Natural gas is purported to be a less environmentally harmful fossil fuel by those who earn money from its extraction and sale. But this is a myth, long established by scientific study. This is once again highlighted, rather politely in this case, by a new study entitled "Greenwashing Gas." A team of researchers at the University of Victoria in BC have published the paper in the peer-reviewed journal Energy Policy.

They conclude there is much uncertainty about the level of greenhouse gases emitted from the "production" (i.e., fracking) of shale gas and its transformation into liquefied natural gas. Emissions could be only slightly higher than those of conventional natural gas, or as high as those from coal. "Instead of applying labels such as 'climate friendly,' we should be asking: what types of natural gas, under what conditions, can contribute to a more sustainable energy future?" asks Dr. Karena Shaw of the School of Environmental Studies at the university.

The issue of comparative emissions of natural gas fracking is only one part of the story of the hallucinatory plans for natural gas production and export in northern BC. The annual amount of energy input required to operate the proposed liquefaction plants in Kitimat is roughly equal to half the present production of energy in the province and five times the present electrical consumption of the region of Vancouver.

British Columbia already imports electricity each year from the United States at peak demand moments, notwithstanding its very substantial hydroelectricity resources. So where will it get the huge amounts of energy to liquify natural gas? One option is to dam more rivers. Coincidentally, a new, mega-dam, "Site C," has been proposed for some time along the Peace River. But even that would not suffice. So an additional option is none other than to building natural gas-fired power plants.

The timing of the "Greenwashing Gas" paper is interesting because it comes just one month after a declaration by BC Premier Christy Clark that, lo and behold, the burning of natural gas will henceforth be declared a "clean" source of energy if it is used to liquefy natural gas.

Gas was rightly declared a dirty fuel by the vapid and deceptive environmental policies of Clark's Liberal Party predecessor, Gordon Campbell. His government went so far as to close down a gas-burning power plant located in the port of Vancouver. So Clark's policy departure is highly symbolic.

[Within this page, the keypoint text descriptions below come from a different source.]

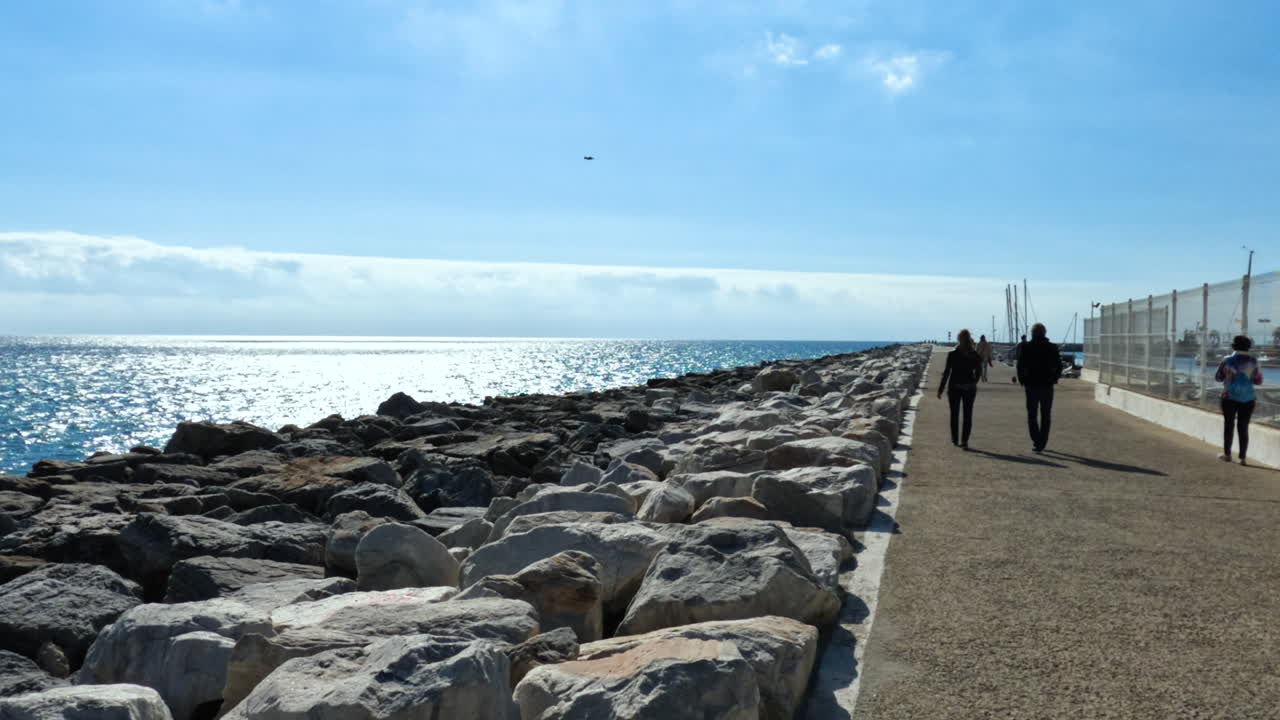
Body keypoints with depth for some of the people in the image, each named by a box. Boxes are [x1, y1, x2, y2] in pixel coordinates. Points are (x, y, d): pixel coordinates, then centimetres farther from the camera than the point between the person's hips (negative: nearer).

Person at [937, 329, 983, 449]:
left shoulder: (952, 354, -11)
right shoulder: (975, 355, -3)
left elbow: (947, 372, -10)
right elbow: (978, 372, 4)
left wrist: (941, 389, -4)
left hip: (954, 387, -1)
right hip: (970, 388, 1)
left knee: (954, 414, 12)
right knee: (968, 415, 6)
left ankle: (955, 439, 20)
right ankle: (964, 441, 0)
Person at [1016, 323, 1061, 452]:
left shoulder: (1025, 347, -6)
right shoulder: (1052, 348, -2)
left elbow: (1020, 366, -8)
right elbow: (1059, 366, 1)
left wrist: (1022, 381, 6)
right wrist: (1054, 379, 16)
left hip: (1031, 385, -1)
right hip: (1047, 386, 1)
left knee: (1032, 415, 8)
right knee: (1045, 416, 11)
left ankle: (1036, 441, -8)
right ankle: (1041, 444, 11)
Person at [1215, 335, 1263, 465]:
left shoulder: (1228, 360, -7)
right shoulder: (1253, 362, -1)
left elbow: (1219, 377, 1)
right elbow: (1259, 381, 6)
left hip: (1230, 397, -2)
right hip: (1248, 399, 2)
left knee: (1228, 425, 9)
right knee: (1243, 428, 5)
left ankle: (1227, 454, 12)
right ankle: (1242, 458, 4)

But it's also consistent with the Liberals' environmental policy because that has largely consisted of deception, notwithstanding the award that many of Canada's largest environmental groups presented to Campbell at the UN environmental conference in Copenhagen in 2009. (The award was based largely on his introduction of a "carbon tax" in 2008--from which the oil and gas extraction industries were exempted!)

The NDP's Horgan says there should be "public consultation" before the premier's pro-gas, policy change is confirmed.

Billions of dollars of quick, easy money are at stake in the natural gas plans. Meanwhile, the tar sands pipeline story is far from over in the province. Kinder Morgan Inc., the fourth largest energy company in North America, wants to triple the capacity of its existing tar sands pipeline, Trans Mountain, that already brings 300,000 barrels of bitumen crude daily to Vancouver's harbor for export.